Drug Interactions between Scemblix and seladelpar

MONITOR: Concomitant administration with moderate inhibitors of CYP450 2C9 may increase the concentration of seladelpar, which is primarily metabolized via this isoenzyme. A physiologically based pharmacokinetic (PBPK) model predicted that seladelpar's systemic exposure (AUC) would increase by 3.7-fold when coadministered with the strong CYP450 2C9 inhibitor sulfaphenazole. Similarly, individuals with genetic variants of CYP450 2C9 also have increases in the AUC of seladelpar. After a single dose of seladelpar (1 mg to 15 mg), dose-normalized AUC was 48% higher in CYP450 2C9 poor metabolizers (n=2) and 24% higher in CYP450 2C9 intermediate metabolizers (n=28) compared to normal metabolizers (n=84). Clinical data for seladelpar use in combination with less potent inhibitors of CYP450 2C9 or in patients with reduced CYP450 2C9 activity who are also taking a less potent CYP450 2C9 inhibitor are not available.

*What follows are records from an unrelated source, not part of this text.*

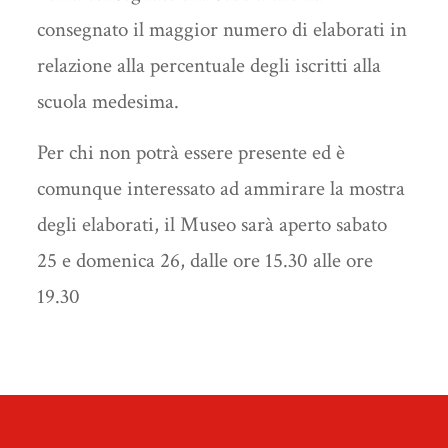
consegnato il maggior numero di elaborati in
relazione alla percentuale degli iscritti alla
scuola medesima.
Per chi non potrà essere presente ed è
comunque interessato ad ammirare la mostra
degli elaborati, il Museo sarà aperto sabato
25 e domenica 26, dalle ore 15.30 alle ore
19.30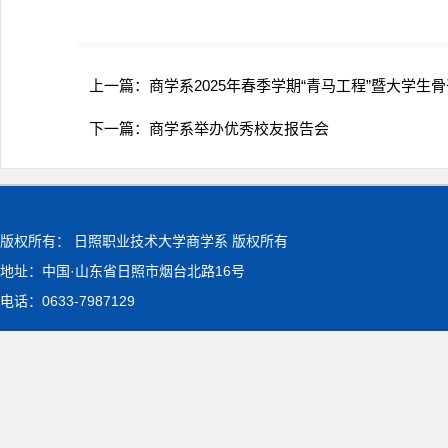
上一篇：
商学系2025年春季学期“青马工程”暨大学生
下一篇：
商学系举办优秀校友报告会
版权所有： 日照职业技术大学商学系 版权所有
地址：中国·山东省日照市烟台北路16号
电话：0633-7987129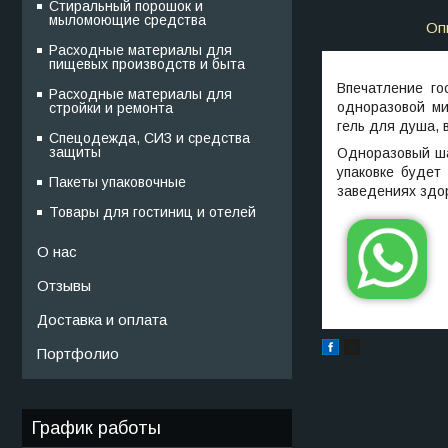
Стиральный порошок и
мыломоющие средства
Оп
Расходные материалы для
пищевых производств и быта
Впечатление го
Расходные материалы для
одноразовой ми
стройки и ремонта
гель для душа, 
Спецодежда, СИЗ и средства
защиты
Одноразовый ша
упаковке будет
Пакеты упаковочные
заведениях здор
Товары для гостиниц и отелей
О нас
Отзывы
Доставка и оплата
Портфолио
График работы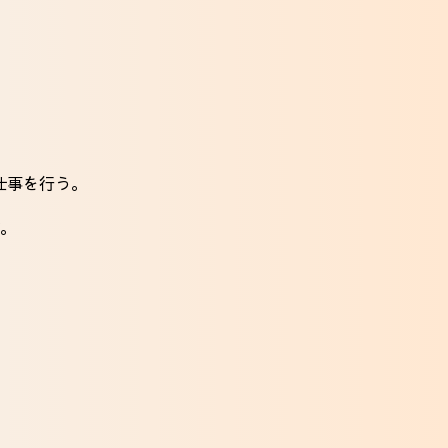
仕事を行う。
ど。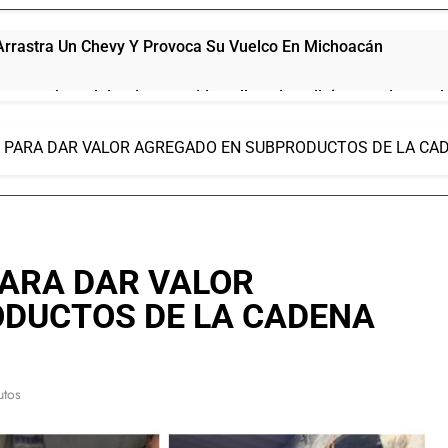
rrastra Un Chevy Y Provoca Su Vuelco En Michoacán
 se roba celular de repartidor y llega la policía para detenerl
 pintando postes de alumbrado público en Tlaxcala
R PARA DAR VALOR AGREGADO EN SUBPRODUCTOS DE LA CA
 tradicional carrera de las carcachas en Huamantla
nes defendemos la soberanía y construimos el futuro de México:
PARA DAR VALOR
 Arce aprobación de cuenta pública 2025 de SPM; observacio
DUCTOS DE LA CADENA
 se olvida de OFS y se convierte en foca aplaudidora de Alfon
utos
 prensada tras brutal choque en la Apizaco-Tlaxco
ndidatas A Reinas De “Tlaxcala, La Feria De Ferias 2026: La F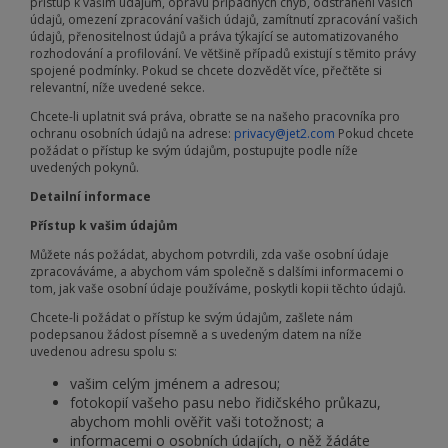
přístup k vašim údajům, opravu případných chyb, odstranění vašich
údajů, omezení zpracování vašich údajů, zamítnutí zpracování vašich
údajů, přenositelnost údajů a práva týkající se automatizovaného
rozhodování a profilování. Ve většině případů existují s těmito právy
spojené podmínky. Pokud se chcete dozvědět více, přečtěte si
relevantní, níže uvedené sekce.
Chcete-li uplatnit svá práva, obraťte se na našeho pracovníka pro
ochranu osobních údajů na adrese:
privacy@jet2.com
Pokud chcete
požádat o přístup ke svým údajům, postupujte podle níže
uvedených pokynů.
Detailní informace
Přístup k vašim údajům
Můžete nás požádat, abychom potvrdili, zda vaše osobní údaje
zpracováváme, a abychom vám společně s dalšími informacemi o
tom, jak vaše osobní údaje používáme, poskytli kopii těchto údajů.
Chcete-li požádat o přístup ke svým údajům, zašlete nám
podepsanou žádost písemně a s uvedeným datem na níže
uvedenou adresu spolu s:
vašim celým jménem a adresou;
fotokopií vašeho pasu nebo řidičského průkazu,
abychom mohli ověřit vaši totožnost; a
informacemi o osobních údajích, o něž žádáte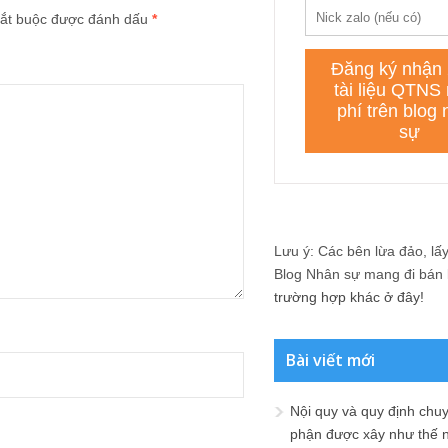
ắt buộc được đánh dấu
*
Lưu ý: Các bên lừa đảo, lấy 
Blog Nhân sự mang đi bán lạ
trường hợp khác ở đây!
Bài viết mới
Nội quy và quy định chu
phận được xây như thế 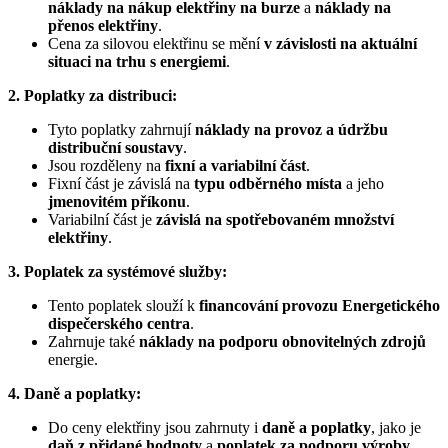
náklady na nákup elektřiny na burze
a
náklady na
přenos elektřiny
.
Cena za silovou elektřinu se mění
v závislosti na aktuální
situaci na trhu s energiemi
.
2. Poplatky za distribuci:
Tyto poplatky zahrnují
náklady na provoz a údržbu
distribuční soustavy
.
Jsou rozděleny na
fixní a variabilní část
.
Fixní část je závislá na
typu odběrného místa
a jeho
jmenovitém příkonu
.
Variabilní část je
závislá na spotřebovaném množství
elektřiny
.
3. Poplatek za systémové služby:
Tento poplatek slouží k
financování provozu Energetického
dispečerského centra
.
Zahrnuje také
náklady na podporu obnovitelných zdrojů
energie.
4. Daně a poplatky:
Do ceny elektřiny jsou zahrnuty i
daně a poplatky
, jako je
daň z přidané hodnoty
a
poplatek za podporu výroby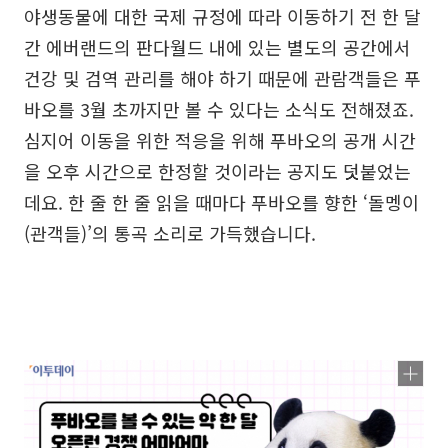
야생동물에 대한 국제 규정에 따라 이동하기 전 한 달
간 에버랜드의 판다월드 내에 있는 별도의 공간에서
건강 및 검역 관리를 해야 하기 때문에 관람객들은 푸
바오를 3월 초까지만 볼 수 있다는 소식도 전해졌죠.
심지어 이동을 위한 적응을 위해 푸바오의 공개 시간
을 오후 시간으로 한정할 것이라는 공지도 덧붙었는
데요. 한 줄 한 줄 읽을 때마다 푸바오를 향한 ‘돌멩이
(관객들)’의 통곡 소리로 가득했습니다.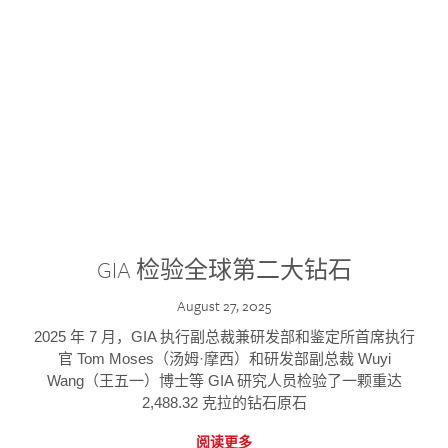
GIA 检验全球第二大钻石
August 27, 2025
2025 年 7 月，GIA 执行副总裁兼研发部和鉴定所首席执行
官 Tom Moses（汤姆·摩西）和研发部副总裁 Wuyi
Wang（王五一）博士等 GIA 研究人员检验了一颗重达
2,488.32 克拉的钻石原石
阅读更多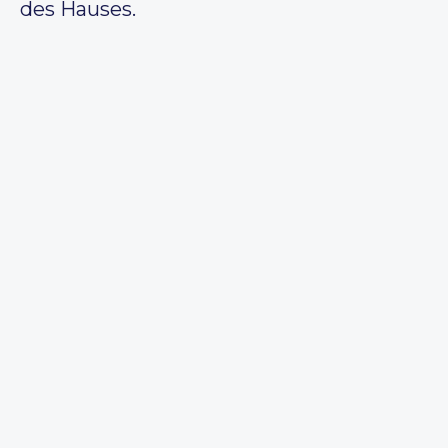
des Hauses.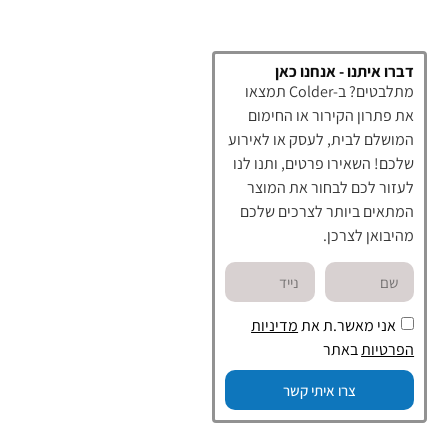
דברו איתנו - אנחנו כאן
מתלבטים? ב-Colder תמצאו
את פתרון הקירור או החימום
המושלם לבית, לעסק או לאירוע
שלכם! השאירו פרטים, ותנו לנו
לעזור לכם לבחור את המוצר
המתאים ביותר לצרכים שלכם
מהיבואן לצרכן.
אני מאשר.ת את
מדיניות
הפרטיות
באתר
צרו איתי קשר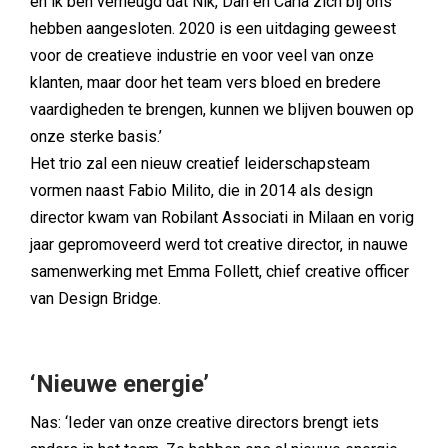
en ik ben verheugd dat Nik, Dan en Carla zich bij ons
hebben aangesloten. 2020 is een uitdaging geweest
voor de creatieve industrie en voor veel van onze
klanten, maar door het team vers bloed en bredere
vaardigheden te brengen, kunnen we blijven bouwen op
onze sterke basis.’
Het trio zal een nieuw creatief leiderschapsteam
vormen naast Fabio Milito, die in 2014 als design
director kwam van Robilant Associati in Milaan en vorig
jaar gepromoveerd werd tot creative director, in nauwe
samenwerking met Emma Follett, chief creative officer
van Design Bridge.
‘Nieuwe energie’
Nas: ‘Ieder van onze creative directors brengt iets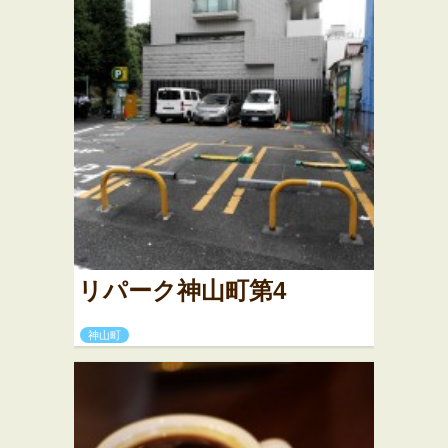
リパーク神山町第4
神山町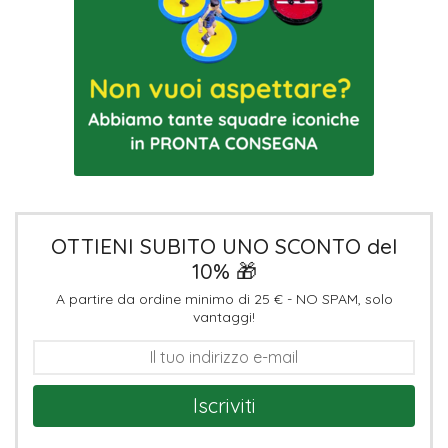
OTTIENI SUBITO UNO SCONTO del
10% 🎁
A partire da ordine minimo di 25 € - NO SPAM, solo
vantaggi!
Iscriviti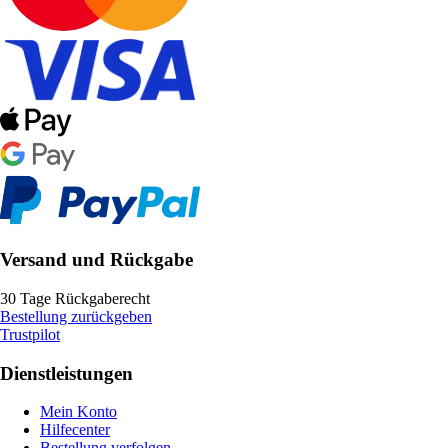
Versand und Rückgabe
30 Tage Rückgaberecht
Bestellung zurückgeben
Trustpilot
Dienstleistungen
Mein Konto
Hilfecenter
Bestellung verfolgen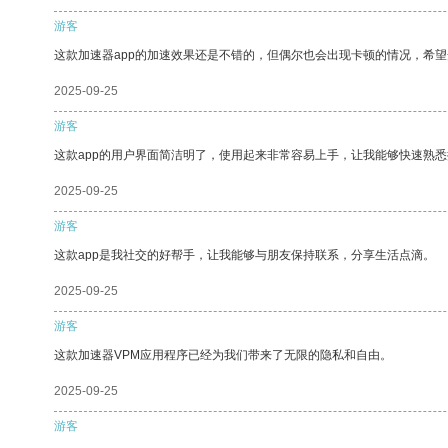
游客
这款加速器app的加速效果还是不错的，但偶尔也会出现卡顿的情况，希
2025-09-25
游客
这款app的用户界面简洁明了，使用起来非常容易上手，让我能够快速熟悉
2025-09-25
游客
这款app是我社交的好帮手，让我能够与朋友保持联系，分享生活点滴。
2025-09-25
游客
这款加速器VPM应用程序已经为我们带来了无限的隐私和自由。
2025-09-25
游客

MANAGEMENT: Additional monitoring for adverse effects of seladelpar (e.g., abnormal liver tests) may be advisable if coadministration with a moderate CYP450 2C9 inhibitor is necessary. Theoretically, patients who have a reduction in the activity of CYP450 2C9 (e.g., poor or intermediate metabolizers) may be at an increased risk for experiencing side effects in the presence of a moderate CYP450 2C9 inhibitor as seladelpar's metabolism via CYP450 2C9 could be further reduced.